§ BRIEF 1
According to the passage on mass analyzers for macrolide analysis, what does the QqLIT combine in one instrument?
§ BRIEF 2
Continue the passage on mass analyzers for macrolide analysis from its last sentence.

§ DOCUMENT PASSAGE
BEGIN

Some recent developments in MS technology, in the form of the triple quadrupole linear ion trap (QqLIT), time-of-flight (TOF) and quadrupole time-of-flight (QqTOF) mass analysers, promise to deliver powerful new tools for macrolide analysis [4]. The QqLIT combines the components and advantages of a QqQ MS and QIT MS in one instrument without compromising the performance of either. Although QqLIT has not been widely used for macrolide analysis, it is likely to become a key technique because it can perform SRM and acquire product-ion scan spectra for analytes at low concentrations in a single analysis. The TOF mass analyser is the simplest mass spectrometer design, where ions that have the same kinetic energy but different m/z values reach a detector after different flight times. These instruments are configured as either a TOF alone or combined with quadrupole mass filters in a QqTOF configuration. Both TOF and QqTOF offer medium range high-resolution, accurate mass measurement, excellent full-scan sensitivity and complete mass spectral information. When combined with UHPLC, these instruments are likely to become important tools to screen, quantitate and confirm macrolide residues in food [4].

END

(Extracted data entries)
BEGIN

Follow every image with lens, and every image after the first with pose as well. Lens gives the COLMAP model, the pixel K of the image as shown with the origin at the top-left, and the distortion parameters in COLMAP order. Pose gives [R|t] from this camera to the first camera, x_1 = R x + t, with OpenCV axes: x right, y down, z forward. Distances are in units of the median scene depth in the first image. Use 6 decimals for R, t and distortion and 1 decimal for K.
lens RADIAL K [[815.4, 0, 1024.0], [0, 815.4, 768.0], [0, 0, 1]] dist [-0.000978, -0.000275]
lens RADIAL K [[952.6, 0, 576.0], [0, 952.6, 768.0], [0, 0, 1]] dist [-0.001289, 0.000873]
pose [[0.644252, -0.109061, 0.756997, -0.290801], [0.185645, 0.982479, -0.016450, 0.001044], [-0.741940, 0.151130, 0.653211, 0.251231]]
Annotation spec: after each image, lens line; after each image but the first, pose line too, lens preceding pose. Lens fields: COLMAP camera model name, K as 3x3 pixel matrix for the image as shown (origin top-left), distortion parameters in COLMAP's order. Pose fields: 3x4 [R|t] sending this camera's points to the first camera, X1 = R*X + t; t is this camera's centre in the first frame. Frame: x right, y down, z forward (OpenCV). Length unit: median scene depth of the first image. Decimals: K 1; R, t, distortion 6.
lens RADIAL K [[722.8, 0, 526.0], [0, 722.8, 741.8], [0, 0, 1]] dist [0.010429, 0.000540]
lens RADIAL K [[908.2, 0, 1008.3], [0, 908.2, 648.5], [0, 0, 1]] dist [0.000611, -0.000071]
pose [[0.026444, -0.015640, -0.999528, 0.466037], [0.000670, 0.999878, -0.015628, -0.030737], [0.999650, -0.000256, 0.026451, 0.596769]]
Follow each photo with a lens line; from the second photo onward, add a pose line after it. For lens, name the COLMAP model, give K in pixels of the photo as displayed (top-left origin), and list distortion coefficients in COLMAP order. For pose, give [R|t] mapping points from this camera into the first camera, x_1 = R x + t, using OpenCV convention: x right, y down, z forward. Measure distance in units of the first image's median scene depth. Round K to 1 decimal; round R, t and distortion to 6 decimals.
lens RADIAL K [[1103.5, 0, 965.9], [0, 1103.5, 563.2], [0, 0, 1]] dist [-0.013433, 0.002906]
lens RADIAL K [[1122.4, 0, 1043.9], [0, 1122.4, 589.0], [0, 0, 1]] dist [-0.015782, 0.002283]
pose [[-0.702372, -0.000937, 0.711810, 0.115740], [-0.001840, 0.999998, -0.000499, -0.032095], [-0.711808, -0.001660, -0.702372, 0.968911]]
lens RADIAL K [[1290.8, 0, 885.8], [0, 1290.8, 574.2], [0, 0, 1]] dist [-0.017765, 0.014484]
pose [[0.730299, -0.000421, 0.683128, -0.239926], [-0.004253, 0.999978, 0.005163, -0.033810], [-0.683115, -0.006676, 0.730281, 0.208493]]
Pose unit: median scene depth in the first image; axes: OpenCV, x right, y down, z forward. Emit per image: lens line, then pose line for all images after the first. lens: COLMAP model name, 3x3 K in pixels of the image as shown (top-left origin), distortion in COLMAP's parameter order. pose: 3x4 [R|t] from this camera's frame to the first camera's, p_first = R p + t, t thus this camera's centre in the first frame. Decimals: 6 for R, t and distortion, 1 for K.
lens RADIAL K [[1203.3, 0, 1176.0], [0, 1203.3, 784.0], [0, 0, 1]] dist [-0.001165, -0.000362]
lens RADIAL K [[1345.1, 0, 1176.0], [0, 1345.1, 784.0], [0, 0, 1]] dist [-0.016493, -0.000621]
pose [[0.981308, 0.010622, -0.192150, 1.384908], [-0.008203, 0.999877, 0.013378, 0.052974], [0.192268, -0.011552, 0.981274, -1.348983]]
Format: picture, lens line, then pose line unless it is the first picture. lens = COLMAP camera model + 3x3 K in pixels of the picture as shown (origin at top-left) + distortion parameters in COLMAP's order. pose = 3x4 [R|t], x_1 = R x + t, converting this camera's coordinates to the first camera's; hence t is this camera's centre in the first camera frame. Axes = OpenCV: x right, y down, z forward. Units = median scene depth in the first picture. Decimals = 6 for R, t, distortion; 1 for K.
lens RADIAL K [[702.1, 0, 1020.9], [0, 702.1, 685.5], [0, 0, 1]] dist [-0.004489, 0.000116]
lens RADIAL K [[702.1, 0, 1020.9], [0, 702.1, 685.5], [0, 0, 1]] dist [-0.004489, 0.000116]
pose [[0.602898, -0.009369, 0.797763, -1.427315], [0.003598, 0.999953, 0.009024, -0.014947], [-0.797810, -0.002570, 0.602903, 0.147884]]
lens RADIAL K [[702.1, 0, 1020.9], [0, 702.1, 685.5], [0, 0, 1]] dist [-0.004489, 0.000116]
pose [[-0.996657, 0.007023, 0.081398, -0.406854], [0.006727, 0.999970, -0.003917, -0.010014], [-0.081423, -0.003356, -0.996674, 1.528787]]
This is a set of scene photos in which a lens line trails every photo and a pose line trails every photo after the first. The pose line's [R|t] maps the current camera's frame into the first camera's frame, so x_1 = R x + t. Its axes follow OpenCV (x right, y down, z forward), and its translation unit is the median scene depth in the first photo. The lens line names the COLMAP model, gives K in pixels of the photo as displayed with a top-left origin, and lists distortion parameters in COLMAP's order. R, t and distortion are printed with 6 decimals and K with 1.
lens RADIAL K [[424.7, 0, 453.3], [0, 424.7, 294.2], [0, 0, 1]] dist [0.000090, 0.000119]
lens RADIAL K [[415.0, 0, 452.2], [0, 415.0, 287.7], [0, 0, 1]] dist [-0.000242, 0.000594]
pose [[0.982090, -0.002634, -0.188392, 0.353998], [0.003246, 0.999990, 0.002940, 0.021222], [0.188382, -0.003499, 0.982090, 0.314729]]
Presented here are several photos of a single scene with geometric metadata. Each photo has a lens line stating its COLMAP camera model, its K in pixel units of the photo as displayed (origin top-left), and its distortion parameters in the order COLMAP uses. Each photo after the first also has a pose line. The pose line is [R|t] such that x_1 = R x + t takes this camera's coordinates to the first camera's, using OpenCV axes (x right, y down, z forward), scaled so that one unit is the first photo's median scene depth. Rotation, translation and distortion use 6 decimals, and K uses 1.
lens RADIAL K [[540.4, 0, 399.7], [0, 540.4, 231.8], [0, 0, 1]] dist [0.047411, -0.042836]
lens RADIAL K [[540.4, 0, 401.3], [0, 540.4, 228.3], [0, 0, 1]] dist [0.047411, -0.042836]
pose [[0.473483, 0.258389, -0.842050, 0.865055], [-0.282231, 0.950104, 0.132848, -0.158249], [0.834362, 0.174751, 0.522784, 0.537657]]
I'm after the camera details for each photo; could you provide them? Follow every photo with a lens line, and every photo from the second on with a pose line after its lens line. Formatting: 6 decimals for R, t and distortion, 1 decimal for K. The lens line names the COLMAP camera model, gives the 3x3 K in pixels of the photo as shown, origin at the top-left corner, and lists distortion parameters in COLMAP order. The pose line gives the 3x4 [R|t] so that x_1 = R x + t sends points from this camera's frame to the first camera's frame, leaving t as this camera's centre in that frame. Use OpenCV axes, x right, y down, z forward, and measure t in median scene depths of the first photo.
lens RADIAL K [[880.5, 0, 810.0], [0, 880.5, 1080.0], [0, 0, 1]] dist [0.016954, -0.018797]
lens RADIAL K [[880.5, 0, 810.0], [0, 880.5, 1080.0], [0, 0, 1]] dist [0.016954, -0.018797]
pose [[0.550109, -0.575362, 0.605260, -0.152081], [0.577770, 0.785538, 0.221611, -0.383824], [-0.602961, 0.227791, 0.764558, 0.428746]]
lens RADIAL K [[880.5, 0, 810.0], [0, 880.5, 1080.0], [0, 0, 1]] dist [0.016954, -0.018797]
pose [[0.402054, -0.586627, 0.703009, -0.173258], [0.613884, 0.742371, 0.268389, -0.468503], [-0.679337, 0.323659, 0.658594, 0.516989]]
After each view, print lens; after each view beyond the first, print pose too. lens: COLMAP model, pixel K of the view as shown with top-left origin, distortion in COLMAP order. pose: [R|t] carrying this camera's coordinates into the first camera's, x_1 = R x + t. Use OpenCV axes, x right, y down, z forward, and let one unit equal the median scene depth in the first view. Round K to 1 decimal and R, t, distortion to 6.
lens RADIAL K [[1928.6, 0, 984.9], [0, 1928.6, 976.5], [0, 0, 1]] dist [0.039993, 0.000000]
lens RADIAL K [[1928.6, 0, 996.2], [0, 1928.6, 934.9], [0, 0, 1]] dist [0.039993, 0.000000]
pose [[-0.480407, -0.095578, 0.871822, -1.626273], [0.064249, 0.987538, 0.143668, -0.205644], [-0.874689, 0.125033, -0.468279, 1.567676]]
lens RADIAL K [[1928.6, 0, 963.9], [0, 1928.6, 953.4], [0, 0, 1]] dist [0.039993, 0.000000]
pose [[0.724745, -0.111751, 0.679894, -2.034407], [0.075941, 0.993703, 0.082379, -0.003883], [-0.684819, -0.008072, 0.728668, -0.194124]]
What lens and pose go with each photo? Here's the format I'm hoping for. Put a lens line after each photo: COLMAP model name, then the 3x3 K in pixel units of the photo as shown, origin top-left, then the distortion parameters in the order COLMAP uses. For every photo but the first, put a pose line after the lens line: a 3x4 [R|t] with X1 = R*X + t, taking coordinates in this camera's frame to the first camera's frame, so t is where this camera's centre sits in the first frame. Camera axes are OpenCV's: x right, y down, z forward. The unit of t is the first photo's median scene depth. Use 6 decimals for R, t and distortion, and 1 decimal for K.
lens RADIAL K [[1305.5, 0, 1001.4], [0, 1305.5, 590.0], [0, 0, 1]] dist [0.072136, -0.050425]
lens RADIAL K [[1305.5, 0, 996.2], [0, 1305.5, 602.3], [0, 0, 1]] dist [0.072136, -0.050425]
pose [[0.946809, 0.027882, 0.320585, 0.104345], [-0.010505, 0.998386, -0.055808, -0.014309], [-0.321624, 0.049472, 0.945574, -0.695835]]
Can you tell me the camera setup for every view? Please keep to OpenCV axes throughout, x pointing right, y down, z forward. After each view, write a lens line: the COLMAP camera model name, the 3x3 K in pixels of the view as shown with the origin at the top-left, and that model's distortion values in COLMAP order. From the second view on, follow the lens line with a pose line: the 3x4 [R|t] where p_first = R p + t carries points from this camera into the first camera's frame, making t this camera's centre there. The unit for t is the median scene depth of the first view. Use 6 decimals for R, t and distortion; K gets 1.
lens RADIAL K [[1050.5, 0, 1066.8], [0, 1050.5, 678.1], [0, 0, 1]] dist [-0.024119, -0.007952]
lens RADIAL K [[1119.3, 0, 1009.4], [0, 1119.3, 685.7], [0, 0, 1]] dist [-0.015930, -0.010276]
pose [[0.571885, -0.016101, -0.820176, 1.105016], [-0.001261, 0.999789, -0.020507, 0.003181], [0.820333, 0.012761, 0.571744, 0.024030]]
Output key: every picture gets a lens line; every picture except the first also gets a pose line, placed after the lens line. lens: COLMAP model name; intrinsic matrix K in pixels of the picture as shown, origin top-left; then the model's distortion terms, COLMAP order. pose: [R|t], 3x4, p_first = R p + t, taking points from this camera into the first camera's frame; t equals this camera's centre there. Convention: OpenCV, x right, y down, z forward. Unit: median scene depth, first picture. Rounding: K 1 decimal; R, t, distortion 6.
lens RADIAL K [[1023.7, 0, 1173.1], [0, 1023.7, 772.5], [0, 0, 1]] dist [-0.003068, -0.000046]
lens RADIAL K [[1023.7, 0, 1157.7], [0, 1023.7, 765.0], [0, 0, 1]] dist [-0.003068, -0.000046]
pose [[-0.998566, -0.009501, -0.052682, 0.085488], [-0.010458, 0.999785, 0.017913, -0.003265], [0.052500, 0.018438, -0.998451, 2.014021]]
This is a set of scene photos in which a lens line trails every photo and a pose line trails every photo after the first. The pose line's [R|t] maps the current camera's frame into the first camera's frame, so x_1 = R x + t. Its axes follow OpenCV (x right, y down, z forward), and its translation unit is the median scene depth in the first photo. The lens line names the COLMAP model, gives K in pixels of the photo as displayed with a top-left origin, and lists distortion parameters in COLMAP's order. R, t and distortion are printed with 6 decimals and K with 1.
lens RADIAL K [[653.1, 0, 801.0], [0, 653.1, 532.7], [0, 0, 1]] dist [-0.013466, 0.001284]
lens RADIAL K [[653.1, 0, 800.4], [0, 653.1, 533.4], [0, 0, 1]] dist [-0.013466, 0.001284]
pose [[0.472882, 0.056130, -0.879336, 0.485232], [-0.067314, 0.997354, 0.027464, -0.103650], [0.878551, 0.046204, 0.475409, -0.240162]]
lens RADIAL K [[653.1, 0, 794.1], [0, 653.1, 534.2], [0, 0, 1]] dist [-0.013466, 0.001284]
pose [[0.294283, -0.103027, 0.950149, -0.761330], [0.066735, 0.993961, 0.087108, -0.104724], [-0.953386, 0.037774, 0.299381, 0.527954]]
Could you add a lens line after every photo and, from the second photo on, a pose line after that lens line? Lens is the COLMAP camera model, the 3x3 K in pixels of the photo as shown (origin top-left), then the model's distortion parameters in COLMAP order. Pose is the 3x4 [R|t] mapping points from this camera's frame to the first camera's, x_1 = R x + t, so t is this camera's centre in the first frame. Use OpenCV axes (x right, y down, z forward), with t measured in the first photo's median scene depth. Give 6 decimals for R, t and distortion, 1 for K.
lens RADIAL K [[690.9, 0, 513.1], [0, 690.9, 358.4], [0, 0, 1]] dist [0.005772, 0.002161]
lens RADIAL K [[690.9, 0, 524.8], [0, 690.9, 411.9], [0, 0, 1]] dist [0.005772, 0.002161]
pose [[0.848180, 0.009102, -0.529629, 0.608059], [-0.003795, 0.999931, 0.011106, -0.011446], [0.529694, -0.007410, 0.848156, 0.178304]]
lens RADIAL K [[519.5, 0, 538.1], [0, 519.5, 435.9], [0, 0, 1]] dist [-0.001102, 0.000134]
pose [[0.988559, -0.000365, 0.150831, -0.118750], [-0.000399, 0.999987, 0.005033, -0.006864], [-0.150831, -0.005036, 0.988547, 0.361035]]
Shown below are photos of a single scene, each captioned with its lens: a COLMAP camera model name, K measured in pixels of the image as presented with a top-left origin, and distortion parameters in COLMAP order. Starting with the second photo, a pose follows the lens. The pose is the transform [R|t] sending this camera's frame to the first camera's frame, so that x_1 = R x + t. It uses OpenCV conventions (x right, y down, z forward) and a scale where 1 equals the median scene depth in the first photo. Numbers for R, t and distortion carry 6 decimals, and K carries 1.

END

§ RESPONSE AREA 1
The components and advantages of a QqQ MS and a QIT MS.

§ RESPONSE AREA 2
The new UHPLC-MS technologies will complement conventional LC-MS/MS techniques. One can use UHPLC-QqTOF to screen for unknown and targeted chemical residues; any incurred residues detected can be quantitated using LC-QqQ. Alternately, residues can be detected and quantitated by LC-QqQ and confirmed by UHPLC-QqTOF based on accurate mass measurements [5].

References
1. Stolker AAM, Brinkman UATh. Analytical strategies for residue analysis of veterinary drugs and growth promoting agents in food producing agents–a review. J Chromatogr A 2005; 1067: 15-53.
2. Blasca C, Torres CM, Picó Y. Progress in analysis of residual antibacterials in food. Trends Anal Chem 2007; 26: 895-913.
3. McGlinchey TA, Rafter PA, Regan F, McMahan GP. A review of analytical methods for the determination of aminoglycoside and macrolide residues in food matrices. Anal. Chim Acta 2008; 624: 1-15.
4. Wang J. Analysis of macrolide antibiotics, using liquid chromatography-mass spectrometry, in food, biological and environmental matrices. Mass Spectrom Rev 2009; 28: 60-92.
5. Wang J, Leung D. Analyses of macrolide antibiotic residues in eggs, raw milk, and honey using both ultra-performance liquid chromatography/quadrupole time-of-flight mass spectrometry and high performance liquid chromatography/tandem mass spectrometry. Rapid Commun Mass Spectrom 2007; 21: 3213-3222.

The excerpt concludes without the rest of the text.